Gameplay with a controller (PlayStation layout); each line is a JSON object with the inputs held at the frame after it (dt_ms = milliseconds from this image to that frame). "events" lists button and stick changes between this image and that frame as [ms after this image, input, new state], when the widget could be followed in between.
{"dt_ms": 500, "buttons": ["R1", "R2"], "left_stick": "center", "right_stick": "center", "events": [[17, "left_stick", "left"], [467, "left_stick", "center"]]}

::::::::

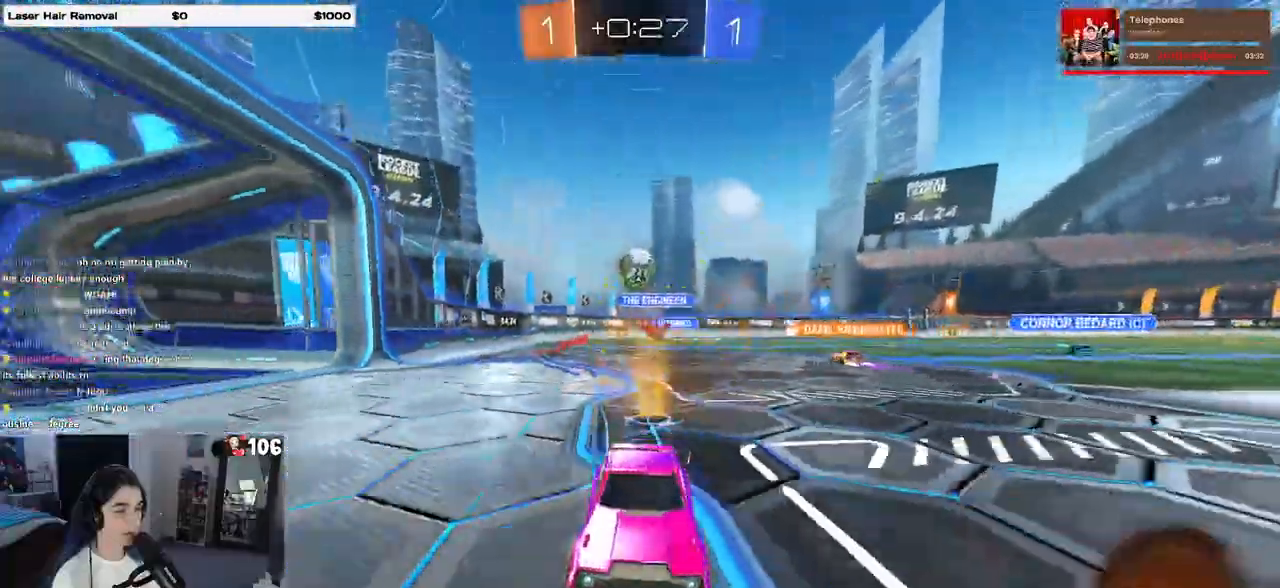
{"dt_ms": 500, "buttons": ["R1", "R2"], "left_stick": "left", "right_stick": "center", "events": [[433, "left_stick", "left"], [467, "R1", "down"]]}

::::::::

Select the lines from the entries that include the word "center".

• _Task response_:
{"dt_ms": 500, "buttons": ["R1", "R2"], "left_stick": "center", "right_stick": "center", "events": [[17, "left_stick", "left"], [467, "left_stick", "center"]]}
{"dt_ms": 500, "buttons": ["R1", "R2"], "left_stick": "left", "right_stick": "center", "events": [[433, "left_stick", "left"], [467, "R1", "down"]]}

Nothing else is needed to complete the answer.